> _EXERCISE GOAL_
Every record needs to come back as written, except for the pictures.

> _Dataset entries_
*** Block opens ***

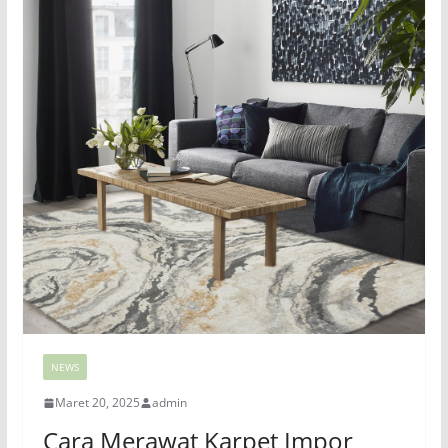
NEWS
Maret 20, 2025
admin
Cara Merawat Karpet Impor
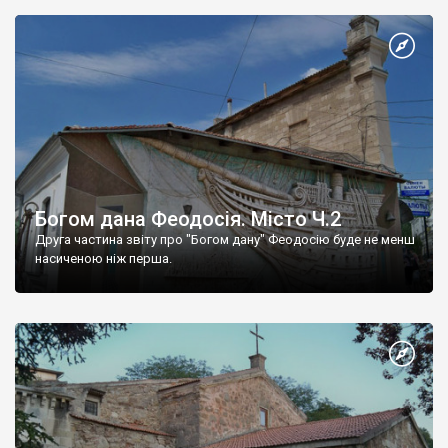
Богом дана Феодосія. Місто Ч.2
Друга частина звіту про "Богом дану" Феодосію буде не менш
насиченою ніж перша.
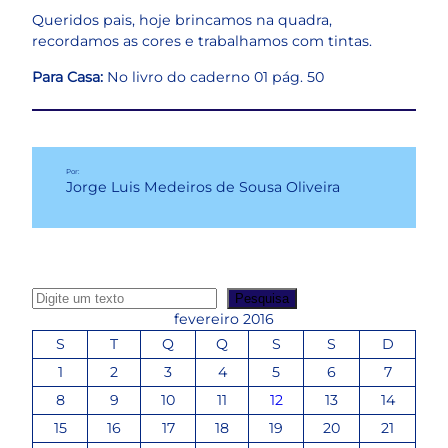
Queridos pais, hoje brincamos na quadra,
recordamos as cores e trabalhamos com tintas.
Para Casa:
No livro do caderno 01 pág. 50
Por:
Jorge Luis Medeiros de Sousa Oliveira
P
Pesquisa
e
fevereiro 2016
s
S
T
Q
Q
S
S
D
q
1
2
3
4
5
6
7
u
8
9
10
11
12
13
14
i
s
15
16
17
18
19
20
21
a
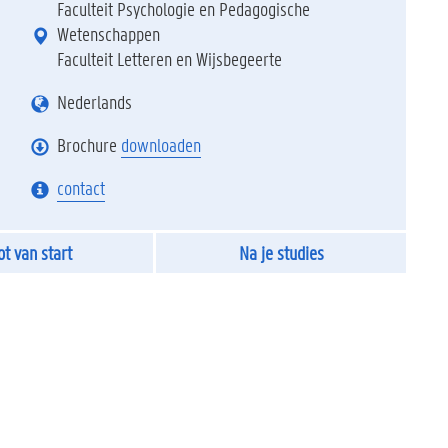
Faculteit Psychologie en Pedagogische
Wetenschappen
Faculteit Letteren en Wijsbegeerte
Nederlands
Brochure
downloaden
contact
ot van start
Na je studies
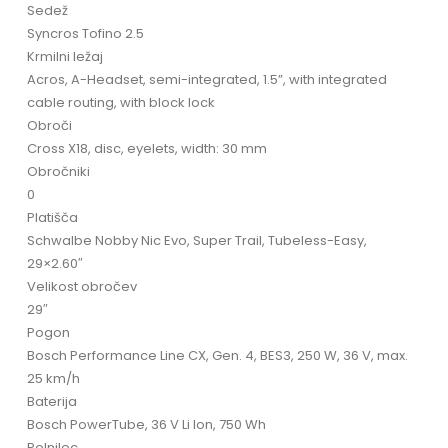
Sedež
Syncros Tofino 2.5
Krmilni ležaj
Acros, A-Headset, semi-integrated, 1.5”, with integrated
cable routing, with block lock
Obroči
Cross X18, disc, eyelets, width: 30 mm
Obročniki
0
Platišča
Schwalbe Nobby Nic Evo, Super Trail, Tubeless-Easy,
29×2.60″
Velikost obročev
29″
Pogon
Bosch Performance Line CX, Gen. 4, BES3, 250 W, 36 V, max.
25 km/h
Baterija
Bosch PowerTube, 36 V Li Ion, 750 Wh
Polnilec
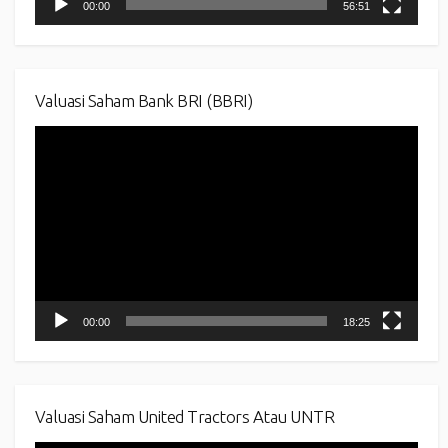
00:00
56:51
Valuasi Saham Bank BRI (BBRI)
Video
Player
00:00
18:25
Valuasi Saham United Tractors Atau UNTR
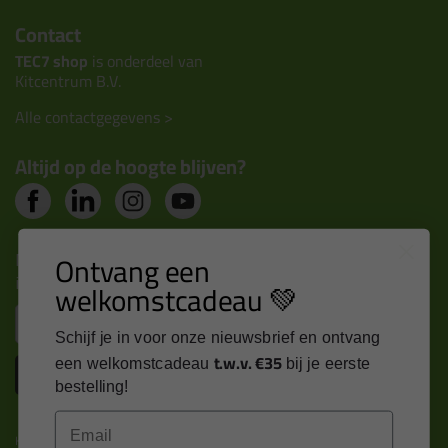
Contact
TEC7 shop
is onderdeel van
Kitcentrum B.V.
Alle contactgegevens >
Altijd op de hoogte blijven?
Nieuws, tips en exclusieve deals rechtstreeks in je
Ontvang een
inbox
welkomstcadeau 💚
Email
Schijf je in voor onze nieuwsbrief en ontvang
t.w.v. €35
een welkomstcadeau
bij je eerste
Inschrijven
bestelling!
Email
Kitcentrum is trots op:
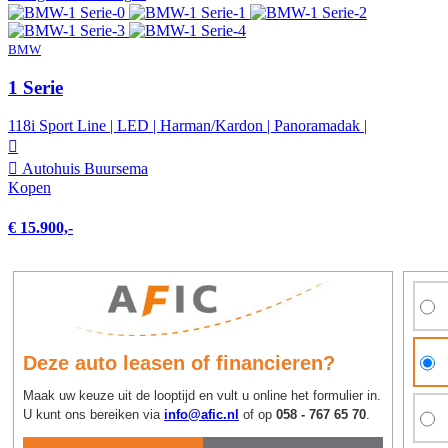
BMW
1 Serie
118i Sport Line | LED | Harman/Kardon | Panoramadak |
Autohuis Buursema
Kopen
€ 15.900,-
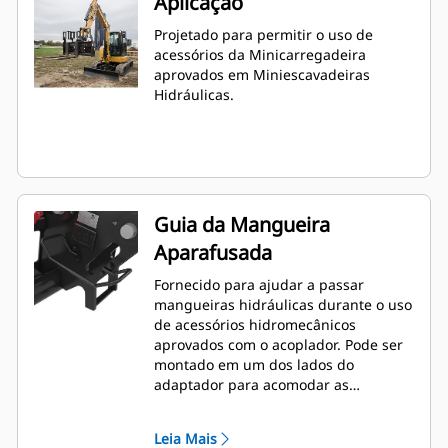
Aplicação
Projetado para permitir o uso de
acessórios da Minicarregadeira
aprovados em Miniescavadeiras
Hidráulicas.
Guia da Mangueira
Aparafusada
Fornecido para ajudar a passar
mangueiras hidráulicas durante o uso
de acessórios hidromecânicos
aprovados com o acoplador. Pode ser
montado em um dos lados do
adaptador para acomodar as
ferramentas e as necessidades
específicas.
Leia Mais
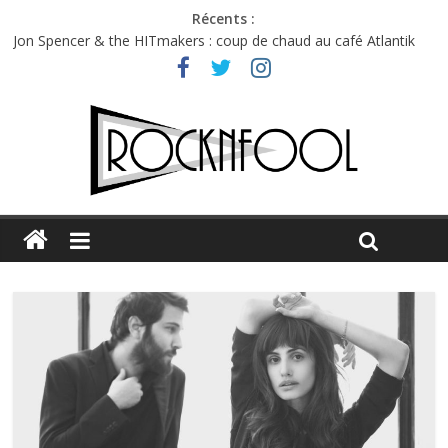
Récents :
Jon Spencer & the HITmakers : coup de chaud au café Atlantik
Hellfest 2026 vendredi : température et émotions en hausse
Hellfest 2026 jeudi : impossible de choisir entre chaleur et bonne
humeur
Première édition du Midgard Festival : entre bière, métal et
tatouages
Charlie Puth à l’Olympia : la leçon de pop du Professeur Puth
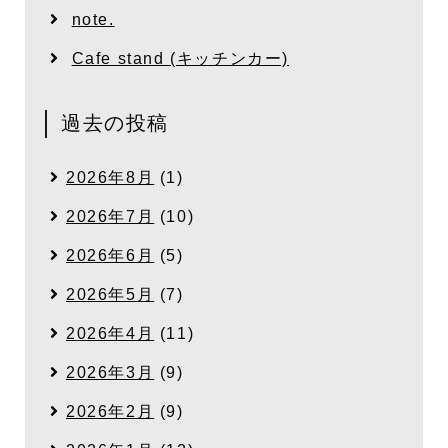
note.
Cafe stand (キッチンカー)
過去の投稿
2026年8月
(1)
2026年7月
(10)
2026年6月
(5)
2026年5月
(7)
2026年4月
(11)
2026年3月
(9)
2026年2月
(9)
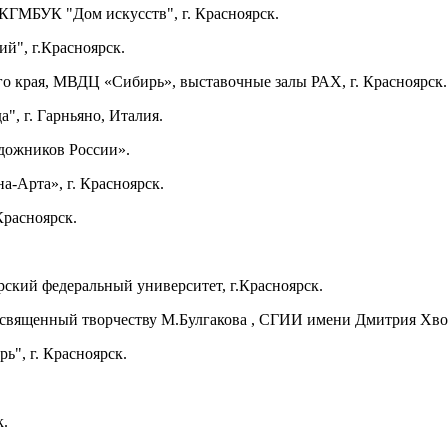
 КГМБУК "Дом искусств", г. Красноярск.
ий", г.Красноярск.
го края, МВДЦ «Сибирь», выставочные залы РАХ, г. Красноярск.
", г. Гарньяно, Италия.
дожников России».
а-Арта», г. Красноярск.
Красноярск.
рский федеральный университет, г.Красноярск.
посвященный творчеству М.Булгакова , СГИИ имени Дмитрия Хво
ь", г. Красноярск.
к.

*** Block closes ***

> _RESPONSE TO THE TASK_
NEWS
Maret 20, 2025
admin
Cara Merawat Karpet Impor
Богом дана Феодосія. Місто Ч.2
Друга частина звіту про "Богом дану" Феодосію буде не менш
насиченою ніж перша.
Queridos pais, hoje brincamos na quadra,
recordamos as cores e trabalhamos com tintas.
Para Casa:
No livro do caderno 01 pág. 50
Por:
Jorge Luis Medeiros de Sousa Oliveira
P
Pesquisa
e
fevereiro 2016
s
S
T
Q
Q
S
S
D
q
1
2
3
4
5
6
7
u
8
9
10
11
12
13
14
i
s
15
16
17
18
19
20
21
a
Faculteit Psychologie en Pedagogische
Wetenschappen
Faculteit Letteren en Wijsbegeerte
Nederlands
Brochure
downloaden
contact
ot van start
Na je studies
Sedež
Syncros Tofino 2.5
Krmilni ležaj
Acros, A-Headset, semi-integrated, 1.5”, with integrated
cable routing, with block lock
Obroči
Cross X18, disc, eyelets, width: 30 mm
Obročniki
0
Platišča
Schwalbe Nobby Nic Evo, Super Trail, Tubeless-Easy,
29×2.60″
Velikost obročev
29″
Pogon
Bosch Performance Line CX, Gen. 4, BES3, 250 W, 36 V, max.
25 km/h
Baterija
Bosch PowerTube, 36 V Li Ion, 750 Wh
Polnilec
00:00
56:51
Valuasi Saham Bank BRI (BBRI)
Video
Player
00:00
18:25
Valuasi Saham United Tractors Atau UNTR
Contact
TEC7 shop
is onderdeel van
Kitcentrum B.V.
Alle contactgegevens >
Altijd op de hoogte blijven?
Nieuws, tips en exclusieve deals rechtstreeks in je
Ontvang een
inbox
welkomstcadeau 💚
Email
Schijf je in voor onze nieuwsbrief en ontvang
t.w.v. €35
een welkomstcadeau
bij je eerste
Inschrijven
bestelling!
Email
Kitcentrum is trots op:
BMW
1 Serie
118i Sport Line | LED | Harman/Kardon | Panoramadak |
Autohuis Buursema
Kopen
€ 15.900,-
Aplicação
Projetado para permitir o uso de
acessórios da Minicarregadeira
aprovados em Miniescavadeiras
Hidráulicas.
Guia da Mangueira
Aparafusada
Fornecido para ajudar a passar
mangueiras hidráulicas durante o uso
de acessórios hidromecânicos
aprovados com o acoplador. Pode ser
montado em um dos lados do
adaptador para acomodar as
ferramentas e as necessidades
específicas.
Leia Mais
Récents :
Jon Spencer & the HITmakers : coup de chaud au café Atlantik
Hellfest 2026 vendredi : température et émotions en hausse
Hellfest 2026 jeudi : impossible de choisir entre chaleur et bonne
humeur
Première édition du Midgard Festival : entre bière, métal et
tatouages
Charlie Puth à l’Olympia : la leçon de pop du Professeur Puth
note.
Cafe stand (キッチンカー)
過去の投稿
2026年8月
(1)
2026年7月
(10)
2026年6月
(5)
2026年5月
(7)
2026年4月
(11)
2026年3月
(9)
2026年2月
(9)
 КГМБУК "Дом искусств", г. Красноярск.
ий", г.Красноярск.
го края, МВДЦ «Сибирь», выставочные залы РАХ, г. Красноярск.
", г. Гарньяно, Италия.
дожников России».
а-Арта», г. Красноярск.
Красноярск.
рский федеральный университет, г.Красноярск.
посвященный творчеству М.Булгакова , СГИИ имени Дмитрия Хво
ь", г. Красноярск.
к.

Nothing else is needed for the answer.